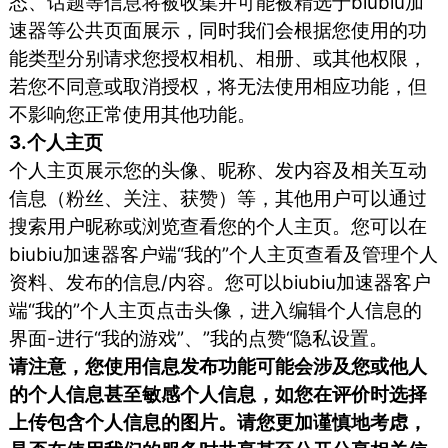
态、话题等信息将被收集并可能被精选于biubiu加
速器等公共页面展示，同时我们会根据您使用的功
能类型分别请求您授权相机、相册、或其他权限，
若您不同意或取消授权，将无法使用相应功能，但
不影响您正常使用其他功能。
3.个人主页
个人主页展示您的头像、昵称、发内容及相关互动
信息（粉丝、关注、获赞）等，其他用户可以通过
搜索用户昵称或浏览查看您的个人主页。您可以在
biubiu加速器客户端“我的”个人主页查看及管理个人
资料、发布的信息/内容。您可以biubiu加速器客户
端“我的”个人主页点击头像，进入编辑个人信息的
界面-进行“我的游戏”、”我的点赞“隐私设置。
请注意，您使用信息发布功能可能会涉及您或他人
的个人信息甚至敏感个人信息，如您在评价时选择
上传包含个人信息的图片。请您更加谨慎地考虑，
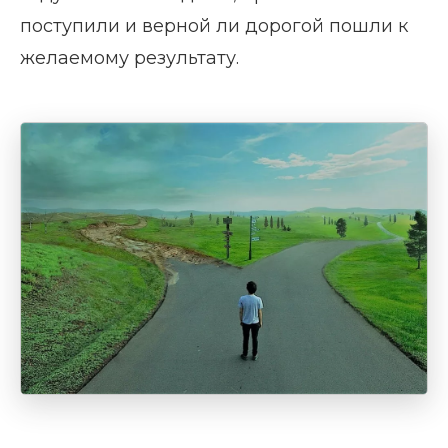
поступили и верной ли дорогой пошли к
желаемому результату.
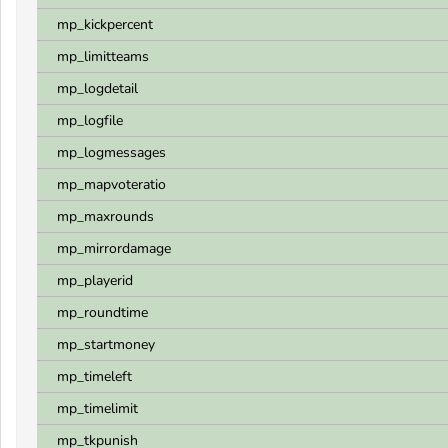
mp_kickpercent
mp_limitteams
mp_logdetail
mp_logfile
mp_logmessages
mp_mapvoteratio
mp_maxrounds
mp_mirrordamage
mp_playerid
mp_roundtime
mp_startmoney
mp_timeleft
mp_timelimit
mp_tkpunish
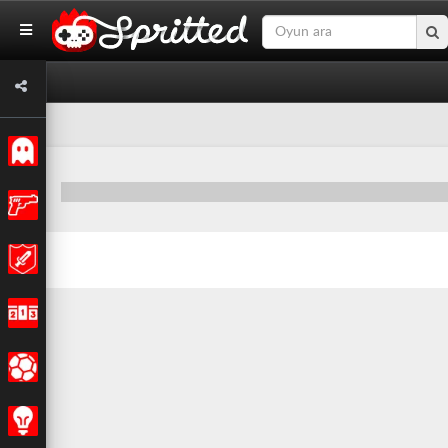
Klasik
Aksiyon
Macera
Yarış
Spor
Strateji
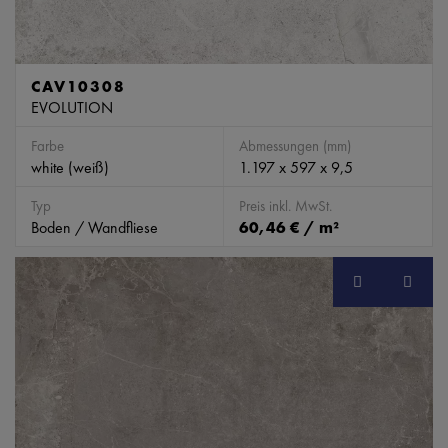
CAV10308
EVOLUTION
Farbe
Abmessungen (mm)
white (weiß)
1.197 x 597 x 9,5
Typ
Preis inkl. MwSt.
Boden / Wandfliese
60,46 € / m²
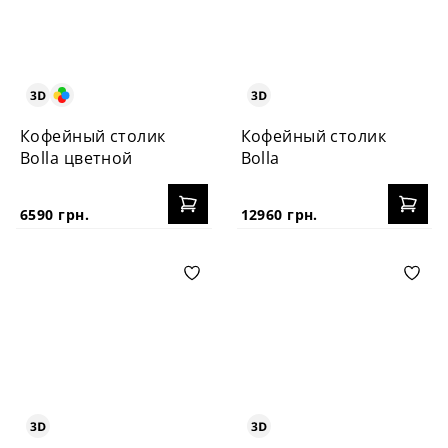
Кофейный столик
Кофейный столик
Bolla цветной
Bolla
6590 грн.
12960 грн.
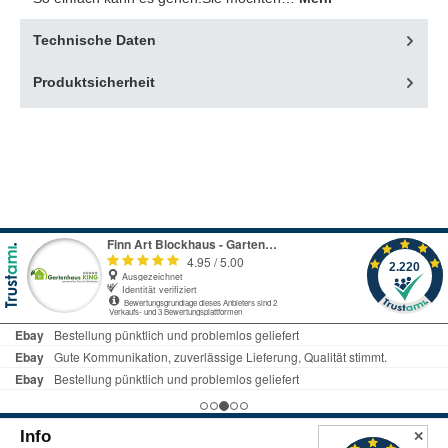
Technische Daten
Produktsicherheit
Info
✕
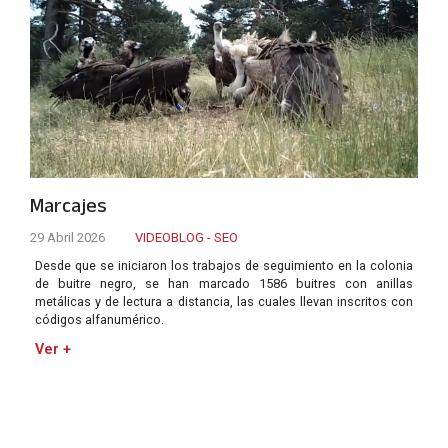
Marcajes
29 Abril 2026
VIDEOBLOG - SEO
Desde que se iniciaron los trabajos de seguimiento en la colonia
de buitre negro, se han marcado 1586 buitres con anillas
metálicas y de lectura a distancia, las cuales llevan inscritos con
códigos alfanumérico.
Ver +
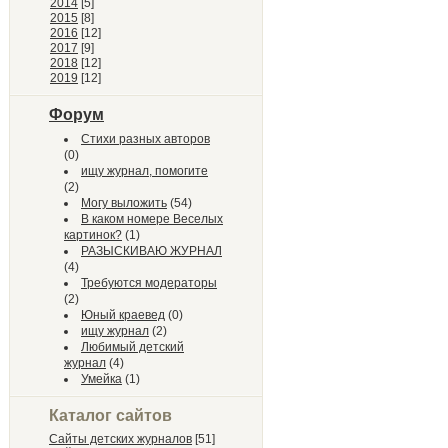
2014
[5]
2015
[8]
2016
[12]
2017
[9]
2018
[12]
2019
[12]
Форум
Стихи разных авторов
(0)
ищу журнал, помогите
(2)
Могу выложить
(54)
В каком номере Веселых
картинок?
(1)
РАЗЫСКИВАЮ ЖУРНАЛ
(4)
Требуются модераторы
(2)
Юный краевед
(0)
ищу журнал
(2)
Любимый детский
журнал
(4)
Умейка
(1)
Каталог сайтов
Сайты детских журналов
[51]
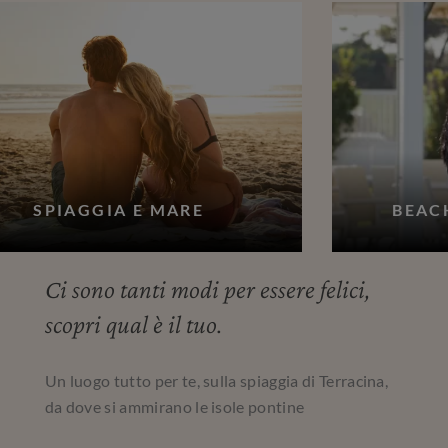
SPIAGGIA E MARE
BEAC
Ci sono tanti modi per essere felici,
scopri qual è il tuo.
Un luogo tutto per te, sulla spiaggia di Terracina,
da dove si ammirano le isole pontine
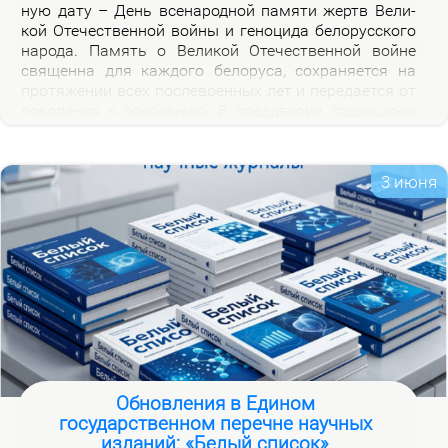
ную да­ту – День все­на­род­ной па­мя­ти жертв Ве­ли­
кой Оте­че­ствен­ной вой­ны и ге­но­ци­да бе­ло­рус­ско­го
на­ро­да. Па­мять о Ве­ли­кой Оте­че­ствен­ной войне
свя­щен­на для каж­до­го бе­ло­ру­са, со­хра­ня­ет­ся на
про­тя­же­нии всех по­сле­во­ен­ных лет и пе­ре­да­ет­ся от
по­ко­ле­ния к по­ко­ле­нию. В пред­две­рии го­дов­щи­ны
на­ча­ла Ве­ли­кой Оте­че­ствен­ной вой­ны, пред­став­ля­
ем но­вую вир­ту­аль­ную вы­став­ку «Сквозь пла­мя
пер­вых дней вой­ны», ко­то­рая по­свя­ща­ет­ся тра­ги­че­
3 июня
ским и ге­ро­и­че­ским стра­ни­цам ис­то­рии борь­бы с
немец­ко-фа­шист­ски­ми за­хват­чи­ка­ми в на­чаль­ный
пе­ри­од вой­ны.
Обновления в Едином
государственном перечне научных
изданий: «Белый список»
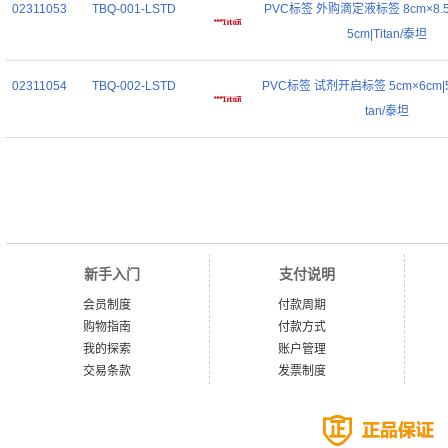
02311053
TBQ-001-LSTD
PVC标签 外购滴定液标签 8cm×8.5c
5cm|Titan/泰坦
02311054
TBQ-002-LSTD
PVC标签 试剂开启标签 5cm×6cm|5c
tan/泰坦
新手入门
支付说明
会员制度
付款周期
购物指南
付款方式
我的探索
账户管理
交易条款
发票制度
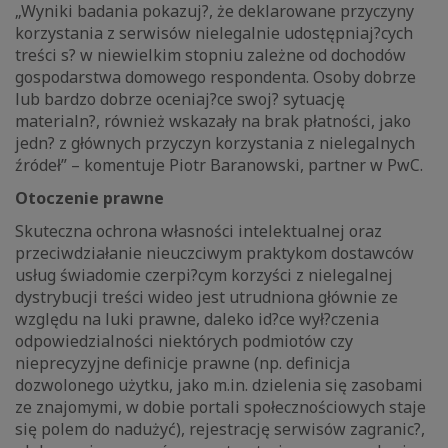
„Wyniki badania pokazuj?, że deklarowane przyczyny
korzystania z serwisów nielegalnie udostępniaj?cych
treści s? w niewielkim stopniu zależne od dochodów
gospodarstwa domowego respondenta. Osoby dobrze
lub bardzo dobrze oceniaj?ce swoj? sytuację
materialn?, również wskazały na brak płatności, jako
jedn? z głównych przyczyn korzystania z nielegalnych
źródeł” – komentuje Piotr Baranowski, partner w PwC.
Otoczenie prawne
Skuteczna ochrona własności intelektualnej oraz
przeciwdziałanie nieuczciwym praktykom dostawców
usług świadomie czerpi?cym korzyści z nielegalnej
dystrybucji treści wideo jest utrudniona głównie ze
względu na luki prawne, daleko id?ce wył?czenia
odpowiedzialności niektórych podmiotów czy
nieprecyzyjne definicje prawne (np. definicja
dozwolonego użytku, jako m.in. dzielenia się zasobami
ze znajomymi, w dobie portali społecznościowych staje
się polem do nadużyć), rejestrację serwisów zagranic?,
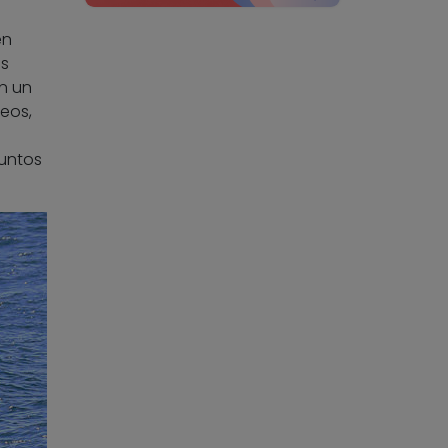
en
as
n un
eos,
puntos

______

_Task to carry out:_ A verbatim copy of every entry is wanted; the pictures stay out of it.

_Final answer:_
态、话题等信息将被收集并可能被精选于biubiu加
速器等公共页面展示，同时我们会根据您使用的功
能类型分别请求您授权相机、相册、或其他权限，
若您不同意或取消授权，将无法使用相应功能，但
不影响您正常使用其他功能。
3.个人主页
个人主页展示您的头像、昵称、发内容及相关互动
信息（粉丝、关注、获赞）等，其他用户可以通过
搜索用户昵称或浏览查看您的个人主页。您可以在
biubiu加速器客户端“我的”个人主页查看及管理个人
资料、发布的信息/内容。您可以biubiu加速器客户
端“我的”个人主页点击头像，进入编辑个人信息的
界面-进行“我的游戏”、”我的点赞“隐私设置。
请注意，您使用信息发布功能可能会涉及您或他人
的个人信息甚至敏感个人信息，如您在评价时选择
上传包含个人信息的图片。请您更加谨慎地考虑，
поступили и верной ли дорогой пошли к
желаемому результату.
mp_kickpercent
mp_limitteams
mp_logdetail
mp_logfile
mp_logmessages
mp_mapvoteratio
mp_maxrounds
mp_mirrordamage
mp_playerid
mp_roundtime
mp_startmoney
mp_timeleft
mp_timelimit
mp_tkpunish
Klasik
Aksiyon
Macera
Yarış
Spor
Strateji
CAV10308
EVOLUTION
Farbe
Abmessungen (mm)
white (weiß)
1.197 x 597 x 9,5
Typ
Preis inkl. MwSt.
Boden / Wandfliese
60,46 € / m²
Кофейный столик
Кофейный столик
Bolla цветной
Bolla
6590 грн.
12960 грн.
Technische Daten
Produktsicherheit
Info
✕
Marcajes
29 Abril 2026
VIDEOBLOG - SEO
Desde que se iniciaron los trabajos de seguimiento en la colonia
de buitre negro, se han marcado 1586 buitres con anillas
metálicas y de lectura a distancia, las cuales llevan inscritos con
códigos alfanumérico.
Ver +
2014
[5]
2015
[8]
2016
[12]
2017
[9]
2018
[12]
2019
[12]
Форум
Стихи разных авторов
(0)
ищу журнал, помогите
(2)
Могу выложить
(54)
В каком номере Веселых
картинок?
(1)
РАЗЫСКИВАЮ ЖУРНАЛ
(4)
Требуются модераторы
(2)
Юный краевед
(0)
ищу журнал
(2)
Любимый детский
журнал
(4)
Умейка
(1)
Каталог сайтов
Сайты детских журналов
[51]
SPIAGGIA E MARE
BEAC
Ci sono tanti modi per essere felici,
scopri qual è il tuo.
Un luogo tutto per te, sulla spiaggia di Terracina,
da dove si ammirano le isole pontine
ную да­ту – День все­на­род­ной па­мя­ти жертв Ве­ли­
кой Оте­че­ствен­ной вой­ны и ге­но­ци­да бе­ло­рус­ско­го
на­ро­да. Па­мять о Ве­ли­кой Оте­че­ствен­ной войне
свя­щен­на для каж­до­го бе­ло­ру­са, со­хра­ня­ет­ся на
про­тя­же­нии всех по­сле­во­ен­ных лет и пе­ре­да­ет­ся от
по­ко­ле­ния к по­ко­ле­нию. В пред­две­рии го­дов­щи­ны
на­ча­ла Ве­ли­кой Оте­че­ствен­ной вой­ны, пред­став­ля­
ем но­вую вир­ту­аль­ную вы­став­ку «Сквозь пла­мя
пер­вых дней вой­ны», ко­то­рая по­свя­ща­ет­ся тра­ги­че­
3 июня
ским и ге­ро­и­че­ским стра­ни­цам ис­то­рии борь­бы с
немец­ко-фа­шист­ски­ми за­хват­чи­ка­ми в на­чаль­ный
пе­ри­од вой­ны.
Обновления в Едином
государственном перечне научных
изданий: «Белый список»
02311053
TBQ-001-LSTD
PVC标签 外购滴定液标签 8cm×8.5c
5cm|Titan/泰坦
02311054
TBQ-002-LSTD
PVC标签 试剂开启标签 5cm×6cm|5c
tan/泰坦
新手入门
支付说明
会员制度
付款周期
购物指南
付款方式
我的探索
账户管理
交易条款
发票制度
„Wyniki badania pokazuj?, że deklarowane przyczyny
korzystania z serwisów nielegalnie udostępniaj?cych
treści s? w niewielkim stopniu zależne od dochodów
gospodarstwa domowego respondenta. Osoby dobrze
lub bardzo dobrze oceniaj?ce swoj? sytuację
materialn?, również wskazały na brak płatności, jako
jedn? z głównych przyczyn korzystania z nielegalnych
źródeł” – komentuje Piotr Baranowski, partner w PwC.
Otoczenie prawne
Skuteczna ochrona własności intelektualnej oraz
przeciwdziałanie nieuczciwym praktykom dostawców
usług świadomie czerpi?cym korzyści z nielegalnej
dystrybucji treści wideo jest utrudniona głównie ze
względu na luki prawne, daleko id?ce wył?czenia
odpowiedzialności niektórych podmiotów czy
nieprecyzyjne definicje prawne (np. definicja
dozwolonego użytku, jako m.in. dzielenia się zasobami
ze znajomymi, w dobie portali społecznościowych staje
się polem do nadużyć), rejestrację serwisów zagranic?,
en
as
n un
eos,
puntos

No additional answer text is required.